Monday, January 30, 2006

Remembering an extinct species

Not so long ago, there really were living, breathing Republicans who could be accurately described as "moderate".  Heck, not so very long ago, there were people like Senators Jacob Javits of New York and Mark Hatfield of Oregon who were commonly described - without much exaggeration! - as "liberal" Republicans.

Those days are long gone. But there still are a few Reps out there who, for whatever reason, like to posture as "moderates".  And our Potemkin press corps finds it entertaining to let them do so.

Georgia10 at Daily Kos is not impressed after the ScAlito cloture vote Monday, which in all liklihood is the end of Roe v. Wade and will send abortion back to be regulated at the state level, until the Christian Right convinces the Supreme Court to ban it altogether. And that's won't be the only casualty for women's legal rights from a Roberts-Scalia Supreme Court.  Georgia 10 writes in Chafee to NARAL: Screw You  01/30/06.

Those aren't his exact words of course, but that will be the effect of Lincoln Chafee's vote for cloture. After voting for John Roberts, Chafee reassured a anxious NARAL by declaring "I'm reliably pro-choice." But Chafee appears to be reliably pro-choice only when it suits his role as a "moderate." When push comes to shove - when women's right may truly hang in the balance, Chafee has proved that the only choice he truly respects is his choice to obey the Republican leadership. ...

When Chafee votes for cloture, he is voting to silence those who want to bring Alito's anti-privacy, anti-choice record to light. When his vote brings an unabashedly anti-choice judge one step closer to confirmation, a red-faced NARAL will have to admit that it [Cheney]ed up. Royally.  Because instead of backing a candidate that has a reliable(D) beside his name and that would have added one more voice to our caucus, NARAL chose to to endorse Chafee, who today proves he's not even pro-choice enough to abstain from the cloture vote.
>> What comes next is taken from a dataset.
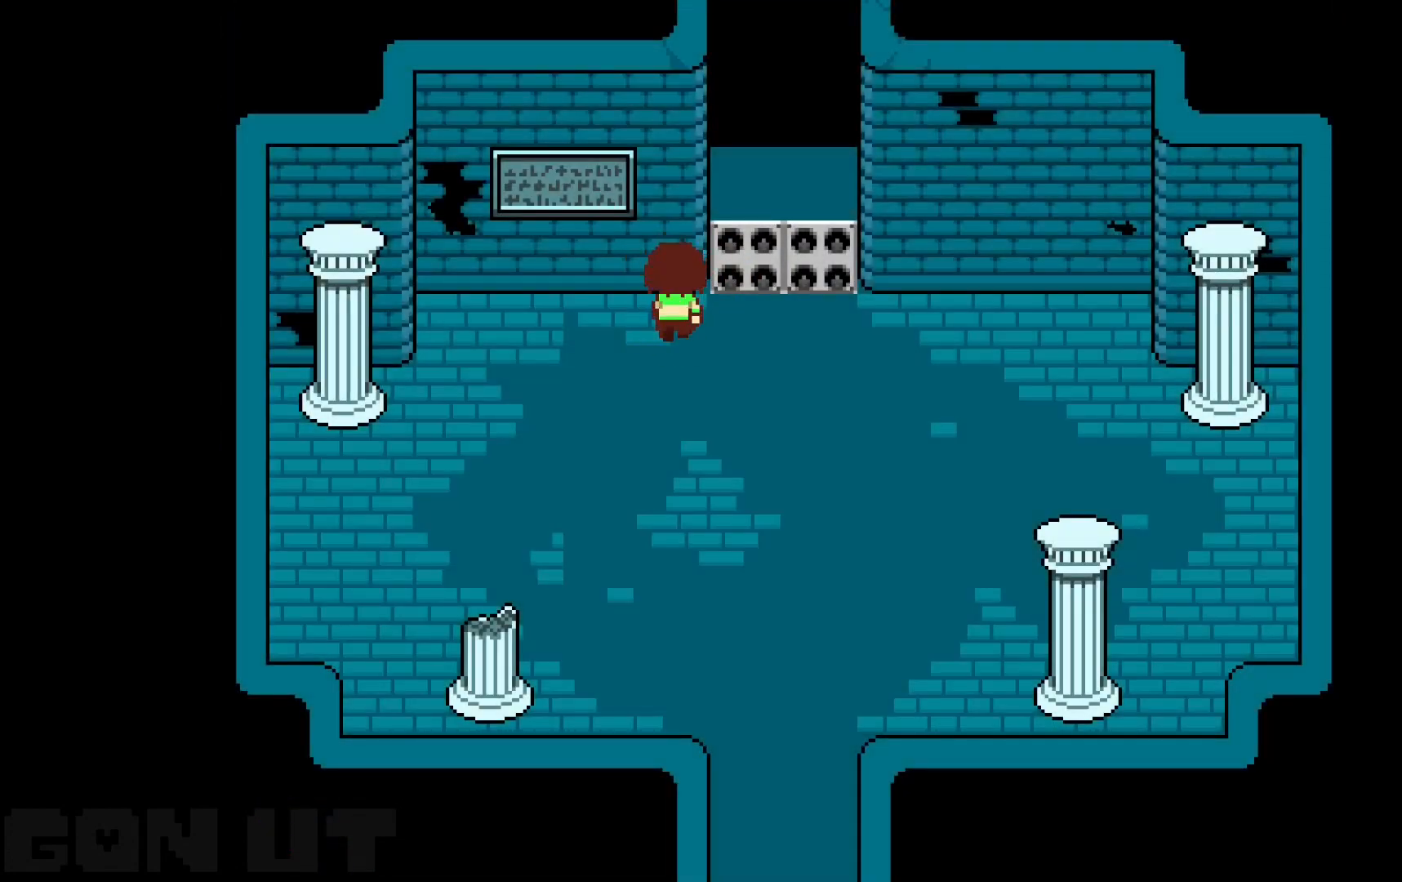
{"keys": ["c", "down", "up"], "events": []}
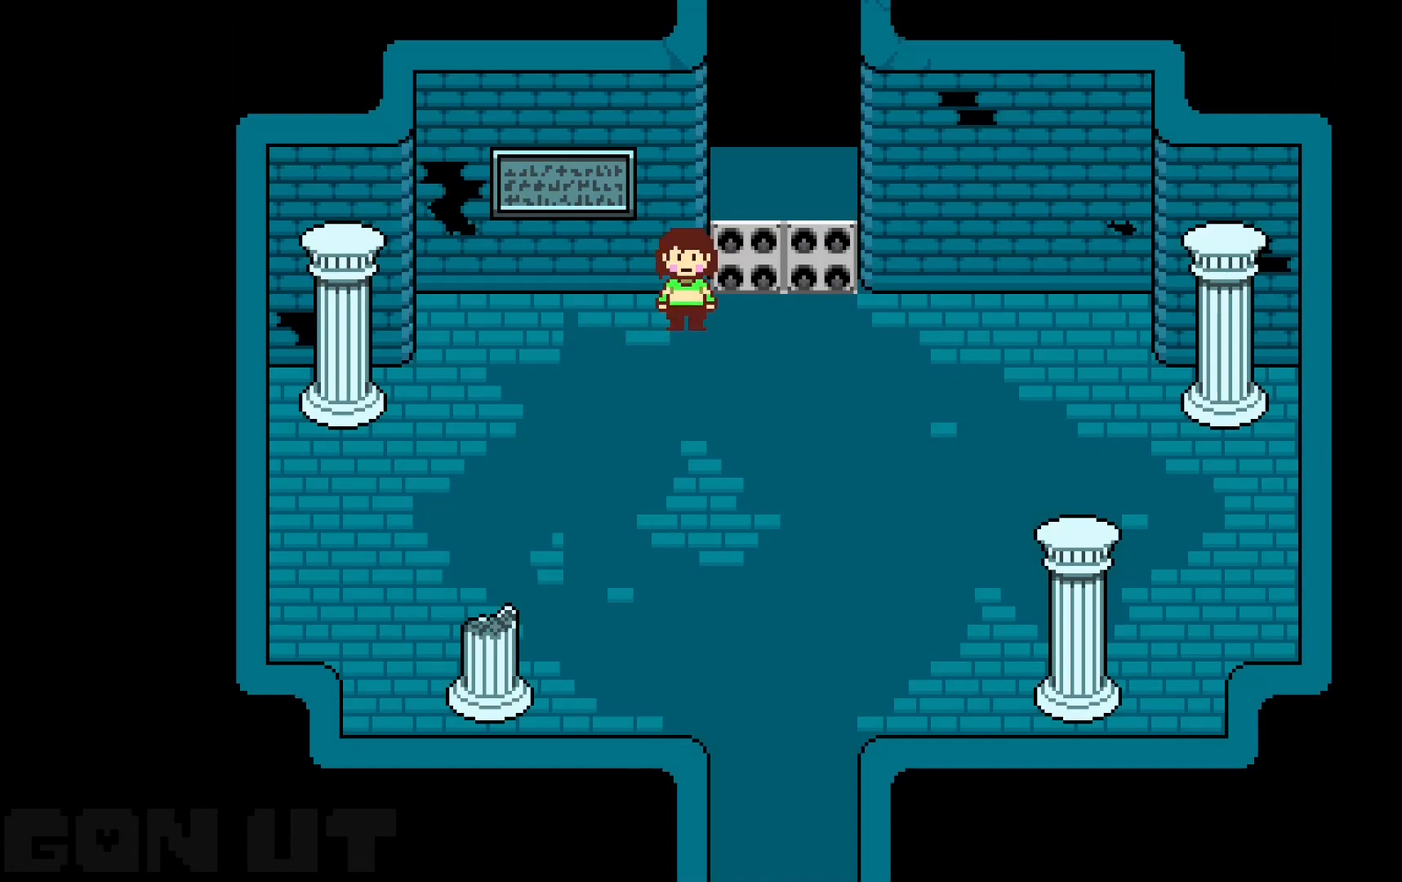
{"keys": ["c", "down", "up"], "events": []}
When is NARAL going to realize that there are no pro-choice Republicans?  Snowe, Collins, Chafee (who all, by the way, sit on the Republican Majority for Choice board) cloak themselves in neutral views, but when a woman's right to privacy is immediately threatened by a judge who has spent his life exhibiting an open hostility to Roe and its progeny, they cast that cloak off and show themselves for what they truly are - Republicans, loyal to their party, squirming under the thumbs of their Party leader. (my emphasis)

But fond myths die hard.  Don't get me wrong.  I'm glad whenever Republicans vote for something decent.  It still does happen occasionally.

Then there's that little matter of the "unitary executive theory", aka, "the President-can-break-any-law-he-wants theory" for which Alito has expressed his fondness.  Another bold "moderate" Republican, Nebraska Sen. Chuck Hagel, came out forcefully against Presidential law-breaking this weekend: Bush Has More Explaining to Do on Domestic Spy Program by Hope Yen AP 01/29/06

Well, as forceful as it gets these days from our Republican "moderates":

A Republican member of the Senate Intelligence Committee said Sunday that President Bush has more explaining to do on his domestic spy program and cast doubt on the administration's assertion of broad executive power.

Sen. Chuck Hagel, R-Neb., said he is looking forward to congressional hearings on the legal justification for the secretive National Security Agency program. He remains unconvinced that Bush could allow the program without fully consulting with the courts or Congress.

The Senate Judiciary Committee holds hearings beginning Feb. 6; the Senate Intelligence Committee will hold similar closed-door sessions on the matter.

"If in fact the president does believe that our current laws are restricting him because of new technologies … then he should come together with Congress and say we need to amend it," Hagel said on ABC's "This Week."

Hagel "cast doubt" on the President's authority to break laws at his own discretion.  He wants more explanation. He "remains unconvinced" that the President can do that. But, heck, if Bush says he needs to spy on Americans anytime any way he wants with no warrants and no court review, well, shoot, come on down to Congress, Mr. President, and we'll give you anything you want!

That's whatpasses for Republican "moderation" these days.  Actually doing something different than the rightwing hardliners is not required to get the label these days.